Markets are focusing on what BOJ Governor Haruhiko Kuroda will say at his post-meeting briefing on how the central bank could work with new Prime Minister Yoshihide Suga to support the economy with its dwindling policy tool-kit.
As widely expected, the BOJ maintained its -0.1% short-term interest rate target and a pledge to cap 10-year government bond yields around zero.
It also made no major tweaks to its asset-buying and lending programmes for easing corporate funding strains.
“Japan’s economy remains in a severe state but has started to pick up as business activity gradually resumes,” the BOJ said in a statement announcing its policy decision.
That was slightly more upbeat than its view at the previous rate review in July, when it said the economy was an “extremely severe state.”

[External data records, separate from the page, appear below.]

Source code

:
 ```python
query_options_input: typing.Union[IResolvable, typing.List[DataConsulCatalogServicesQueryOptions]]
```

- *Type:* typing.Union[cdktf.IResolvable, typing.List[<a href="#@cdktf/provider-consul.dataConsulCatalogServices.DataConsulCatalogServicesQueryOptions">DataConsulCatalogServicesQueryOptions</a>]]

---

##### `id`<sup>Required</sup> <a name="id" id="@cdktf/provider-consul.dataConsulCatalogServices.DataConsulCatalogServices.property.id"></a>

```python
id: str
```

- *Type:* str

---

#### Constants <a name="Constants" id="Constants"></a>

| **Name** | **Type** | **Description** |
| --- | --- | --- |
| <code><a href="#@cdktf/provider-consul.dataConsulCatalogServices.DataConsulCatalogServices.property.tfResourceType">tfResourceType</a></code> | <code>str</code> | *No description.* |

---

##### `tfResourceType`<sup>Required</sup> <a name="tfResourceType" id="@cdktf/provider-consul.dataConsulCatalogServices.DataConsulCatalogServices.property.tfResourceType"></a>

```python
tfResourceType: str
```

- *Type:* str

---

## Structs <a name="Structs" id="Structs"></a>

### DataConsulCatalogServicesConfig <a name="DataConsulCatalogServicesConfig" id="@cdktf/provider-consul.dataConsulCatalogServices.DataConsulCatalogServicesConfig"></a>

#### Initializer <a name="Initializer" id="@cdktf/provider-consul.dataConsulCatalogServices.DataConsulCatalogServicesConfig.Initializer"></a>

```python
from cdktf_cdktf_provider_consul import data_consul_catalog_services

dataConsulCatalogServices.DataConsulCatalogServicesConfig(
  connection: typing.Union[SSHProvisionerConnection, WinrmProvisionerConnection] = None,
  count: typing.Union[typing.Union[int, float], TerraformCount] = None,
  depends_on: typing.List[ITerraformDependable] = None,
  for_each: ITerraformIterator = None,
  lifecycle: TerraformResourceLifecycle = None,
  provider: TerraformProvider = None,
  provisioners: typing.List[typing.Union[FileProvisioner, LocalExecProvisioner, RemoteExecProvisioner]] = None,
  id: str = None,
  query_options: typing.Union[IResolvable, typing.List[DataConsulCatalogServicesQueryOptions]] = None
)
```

Suga became Japan’s first new prime minister in nearly eight years on Wednesday, pledging to contain COVID-19 and push reforms after retaining about half of predecessor Shinzo Abe’s lineup in his cabinet.
Analysts expect no major change to the relationship between the BOJ and an administration led by Suga who, as Abe’s right-hand man, spearheaded the departing premier’s strategy to revive the economy with bold monetary and fiscal measures.
“I’m interested to see what Kuroda may say about the BOJ’s relationship with the new administration,” said Masaki Kuwahara, senior economist at Nomura Securities.
“Probably Kuroda will play it safe and reiterate that it will continue easing, which as a result will have positive effects on policy mix between monetary and fiscal policies.”
Japan suffered its biggest economic slump on record in the second quarter as COVID-19 hit demand, reinforcing expectations inflation will remain well below the BOJ’s 2% target for years.
The BOJ eased policy twice this year, mainly by ramping up asset buying and creating a lending scheme to channel money to ailing small firms to cushion the blow from the crisis.